A 20 guage is fine for Deer hunting. I've hunted with one several years and have lots of friends that only hunt with one. The biggest reason is weight. As for knock down power there isn't a lot of difference as long as you don't try 100+ yard shots. Besides the new shells that are out now make the 20 a good all around gun.


----------



## mrtwister_jbo (Apr 7, 2004)

beatsworkin looks like around 1200+ energy at 125yrds around 1350 at 100yrds//1700 at 50yrds most of r shots r well with in 75yrds.
the farest i've ever shot a deer was at 120 yrds on a rangefinder
but have shot my gun at targets at 200yrds an was on the paper plate
last yr when i resighted my 500 with the new federal barnes sabots shot 3 times an had one hole made my addjustment 2 1/2'' high at 50yrds was 1 3/4''high at 100 an dead on at 125yrds an that was as far as i could shot at the range so went out 2 the farm 4 some long range shooting 3shots at 2ooyrds off a bench on the back porch 3 hits on the paper plate holding about 4'' from the upper edge of the plate an was hitting a little below center!!would never shoot that far at a deer but 125 yrds is not out of the question with a good rest???????


----------



## Lundy (Apr 5, 2004)

The data is available for every slug made. There are some slugs that are just do not have enough retained energy at longer yardages to consistantly do the job, others have plenty of energy.

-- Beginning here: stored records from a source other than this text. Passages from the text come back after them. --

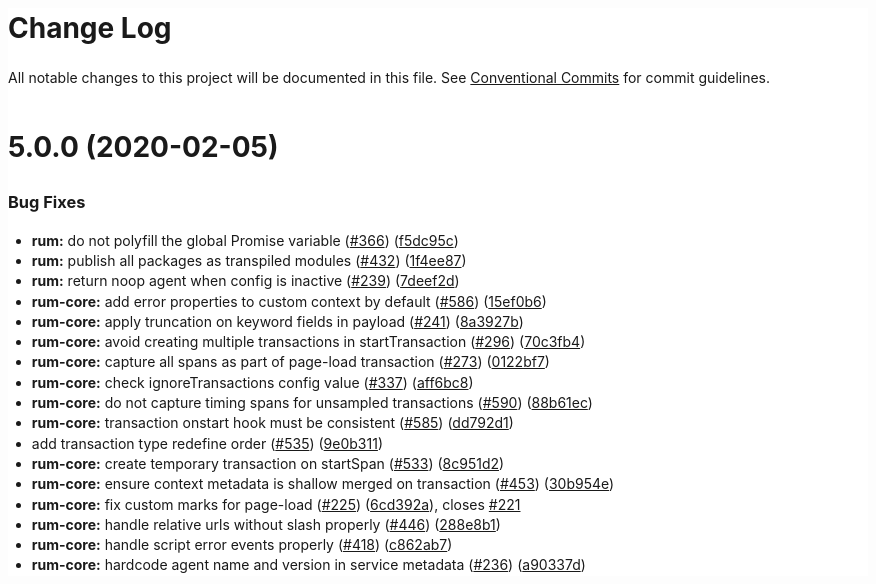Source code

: # Change Log

All notable changes to this project will be documented in this file.
See [Conventional Commits](https://conventionalcommits.org) for commit guidelines.

# 5.0.0 (2020-02-05)


### Bug Fixes

* **rum:** do not polyfill the global Promise variable ([#366](https://github.com/v1v/apm-agent-rum-js/issues/366)) ([f5dc95c](https://github.com/v1v/apm-agent-rum-js/commit/f5dc95c4c0d69494d706b70af3782ff4b37e6081))
* **rum:** publish all packages as transpiled modules ([#432](https://github.com/v1v/apm-agent-rum-js/issues/432)) ([1f4ee87](https://github.com/v1v/apm-agent-rum-js/commit/1f4ee873429e678f39d23076bead1e6399c49525))
* **rum:** return noop agent when config is inactive ([#239](https://github.com/v1v/apm-agent-rum-js/issues/239)) ([7deef2d](https://github.com/v1v/apm-agent-rum-js/commit/7deef2d8a6b65c63fc1a268d878d8ba822a7b006))
* **rum-core:** add error properties to custom context by default ([#586](https://github.com/v1v/apm-agent-rum-js/issues/586)) ([15ef0b6](https://github.com/v1v/apm-agent-rum-js/commit/15ef0b623da844ab05886b2a5d61fdf3dc383d1b))
* **rum-core:** apply truncation on keyword fields in payload ([#241](https://github.com/v1v/apm-agent-rum-js/issues/241)) ([8a3927b](https://github.com/v1v/apm-agent-rum-js/commit/8a3927b8405138837c9d3bdc2d668f2f62f293b9))
* **rum-core:** avoid creating multiple transactions in startTransaction ([#296](https://github.com/v1v/apm-agent-rum-js/issues/296)) ([70c3fb4](https://github.com/v1v/apm-agent-rum-js/commit/70c3fb4504ef8b212d1ee09e04ebeca68440ea42))
* **rum-core:** capture all spans as part of page-load transaction ([#273](https://github.com/v1v/apm-agent-rum-js/issues/273)) ([0122bf7](https://github.com/v1v/apm-agent-rum-js/commit/0122bf71b62e48481833fdae0e2abd0cd79d9c73))
* **rum-core:** check ignoreTransactions config value ([#337](https://github.com/v1v/apm-agent-rum-js/issues/337)) ([aff6bc8](https://github.com/v1v/apm-agent-rum-js/commit/aff6bc8de773777ed83597842bff1d9dda1b1633))
* **rum-core:** do not capture timing spans for unsampled transactions ([#590](https://github.com/v1v/apm-agent-rum-js/issues/590)) ([88b61ec](https://github.com/v1v/apm-agent-rum-js/commit/88b61ec98a328eb84ed87023b219c8eeb0f6b462))
* **rum-core:** transaction onstart hook must be consistent ([#585](https://github.com/v1v/apm-agent-rum-js/issues/585)) ([dd792d1](https://github.com/v1v/apm-agent-rum-js/commit/dd792d167a13c072e8870c3ea29efdae015fe9d4))
* add transaction type redefine order ([#535](https://github.com/v1v/apm-agent-rum-js/issues/535)) ([9e0b311](https://github.com/v1v/apm-agent-rum-js/commit/9e0b311b20f2db0f00702eb5a8389c67dd4628fe))
* **rum-core:** create temporary transaction on startSpan ([#533](https://github.com/v1v/apm-agent-rum-js/issues/533)) ([8c951d2](https://github.com/v1v/apm-agent-rum-js/commit/8c951d2fb52c1fe61aa90be2cd3ecca3fe6cff1b))
* **rum-core:** ensure context metadata is shallow merged on transaction ([#453](https://github.com/v1v/apm-agent-rum-js/issues/453)) ([30b954e](https://github.com/v1v/apm-agent-rum-js/commit/30b954e02fdf3ec54ef19bb3369bd1af2bfdb750))
* **rum-core:** fix custom marks for page-load ([#225](https://github.com/v1v/apm-agent-rum-js/issues/225)) ([6cd392a](https://github.com/v1v/apm-agent-rum-js/commit/6cd392ac39eb6eb061f82b0c29d5f45ff340a5db)), closes [#221](https://github.com/v1v/apm-agent-rum-js/issues/221)
* **rum-core:** handle relative urls without slash properly ([#446](https://github.com/v1v/apm-agent-rum-js/issues/446)) ([288e8b1](https://github.com/v1v/apm-agent-rum-js/commit/288e8b100c38dc7d7e78e5851e9699112f750d4c))
* **rum-core:** handle script error events properly ([#418](https://github.com/v1v/apm-agent-rum-js/issues/418)) ([c862ab7](https://github.com/v1v/apm-agent-rum-js/commit/c862ab78aea3fda24bcd2d6c4008bd75f28555cb))
* **rum-core:** hardcode agent name and version in service metadata ([#236](https://github.com/v1v/apm-agent-rum-js/issues/236)) ([a90337d](https://github.com/v1v/apm-agent-rum-js/commit/a90337d949f4606a23b5095d36f7994665135c4d))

There is no hard and fast rule on how much retained energy you must have to cleanly harvest a deer, there is only a general, accepted guideline. The benchmark that is accepted as the threshold is 800 ft lbs. Certainly a deer could and are killed with less energy than 800 lbs every year. However with the reduced energy level at longer yardages and the huge trajectory changes that occur, the chances for a poor shot are increased substainally.

You need to know your gun, slug ballistics, retained energy, and most importantly your, the shooters, capaibilities. Each individual must determine and establish thier own maximum effective range, there are a lot of varibles

Kim


----------



## beatsworkin (Apr 12, 2004)

Mr Twister, 125 yards is not out of the question; however, I would agree with Lundy. There are tons of variables- shooter skill, slug type, wind speed, trajectory, range (and your ability to judge it), etc... If your wife had bruises with the 12, using the higher end slugs out of the 20 will not be much different. I would try to find a spot she can sit that will put her within 50 - 75 yards of a likely crossing point for deer, "funnels" if you will. 

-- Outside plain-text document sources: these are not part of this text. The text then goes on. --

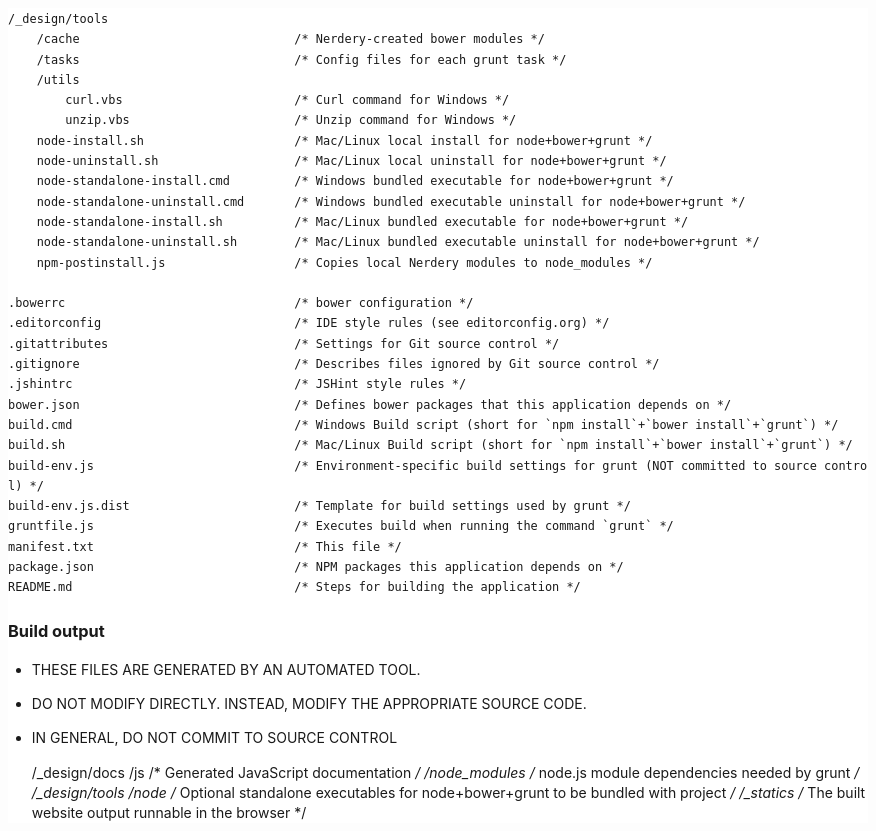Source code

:     /_design/tools
        /cache                              /* Nerdery-created bower modules */
        /tasks                              /* Config files for each grunt task */
        /utils
            curl.vbs                        /* Curl command for Windows */
            unzip.vbs                       /* Unzip command for Windows */
        node-install.sh                     /* Mac/Linux local install for node+bower+grunt */
        node-uninstall.sh                   /* Mac/Linux local uninstall for node+bower+grunt */
        node-standalone-install.cmd         /* Windows bundled executable for node+bower+grunt */
        node-standalone-uninstall.cmd       /* Windows bundled executable uninstall for node+bower+grunt */
        node-standalone-install.sh          /* Mac/Linux bundled executable for node+bower+grunt */
        node-standalone-uninstall.sh        /* Mac/Linux bundled executable uninstall for node+bower+grunt */
        npm-postinstall.js                  /* Copies local Nerdery modules to node_modules */
    
    .bowerrc                                /* bower configuration */
    .editorconfig                           /* IDE style rules (see editorconfig.org) */
    .gitattributes                          /* Settings for Git source control */
    .gitignore                              /* Describes files ignored by Git source control */
    .jshintrc                               /* JSHint style rules */
    bower.json                              /* Defines bower packages that this application depends on */
    build.cmd                               /* Windows Build script (short for `npm install`+`bower install`+`grunt`) */
    build.sh                                /* Mac/Linux Build script (short for `npm install`+`bower install`+`grunt`) */
    build-env.js                            /* Environment-specific build settings for grunt (NOT committed to source control) */
    build-env.js.dist                       /* Template for build settings used by grunt */
    gruntfile.js                            /* Executes build when running the command `grunt` */
    manifest.txt                            /* This file */
    package.json                            /* NPM packages this application depends on */
    README.md                               /* Steps for building the application */

### Build output
    
 * THESE FILES ARE GENERATED BY AN AUTOMATED TOOL.
 * DO NOT MODIFY DIRECTLY. INSTEAD, MODIFY THE APPROPRIATE SOURCE CODE.
 * IN GENERAL, DO NOT COMMIT TO SOURCE CONTROL

    /_design/docs
        /js                                 /* Generated JavaScript documentation  */
    /node_modules                           /* node.js module dependencies needed by grunt */
    /_design/tools
        /node                               /* Optional standalone executables for node+bower+grunt to be bundled with project */
    /_statics                               /* The built website output runnable in the browser */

If she is like my wife, she will not want to punish herself at the range using magnum slugs. She will develop a flinch that could ruin her shooting accuracy. 

Another thing to remember is that not too long ago we all killed deer just as dead with the old foster and breneke (spelling) slugs as we do know with the sabots. Granted, going to sabots is like trading in a VW beetle and getting a Porsche. But the guys who put the time in to practice, knew their abilities and the abilities of the slug and gun and then put themselves in a spot where they could get maximum benefit from those abilitites, consistantly took deer.


----------



## mrtwister_jbo (Apr 7, 2004)

you r right alot of things can happen at those ranges we r talking about.
it all boils down 2 one thing knowing were your gun hits at the distance you r shooting !!!!! an the only way 2 know that is 2 shoot an shoot alot at differant known distances become one with your gun .shooting off hand an shooting from a good rest is 2 differant ballgames  as we all know. i been doing this 4 a long time.i personally would not shoot off hand at anything over 75 80yrds give me a good rest with my gun the one i know and i'll reach out there an touch um up 2 150yrd  then everything has 2 be just right am not a lead slinger.(the last 20shots at deer ==19dead 1 clean miss )yes i am proud of that an my family an friends that hunt in r group strive 4 that one shot one kill .last year we killed 9deer in gun season with nine shots.
granted most deer killed r with in 50 yrds. most of mine were with in 30yrds to 50yrds some closer (buck i missed was 15yrds )lol did kill a real nice oak tree  were we hunt you don't get many long shots ////but it is nice 2 know if you had that chance you could reach out an touch one!!!!
mrtwister_jbo
ps might get out 2 the range 2day an see if we can get it on paper 
dad passed 2yrs ago his record was 36shots 34dead deer (the 2 misses 1 was with his bow,an the other a muzzleloader)
brother (buck hunter) 3shots 3bucks lol 
wife 1shot //1buck


----------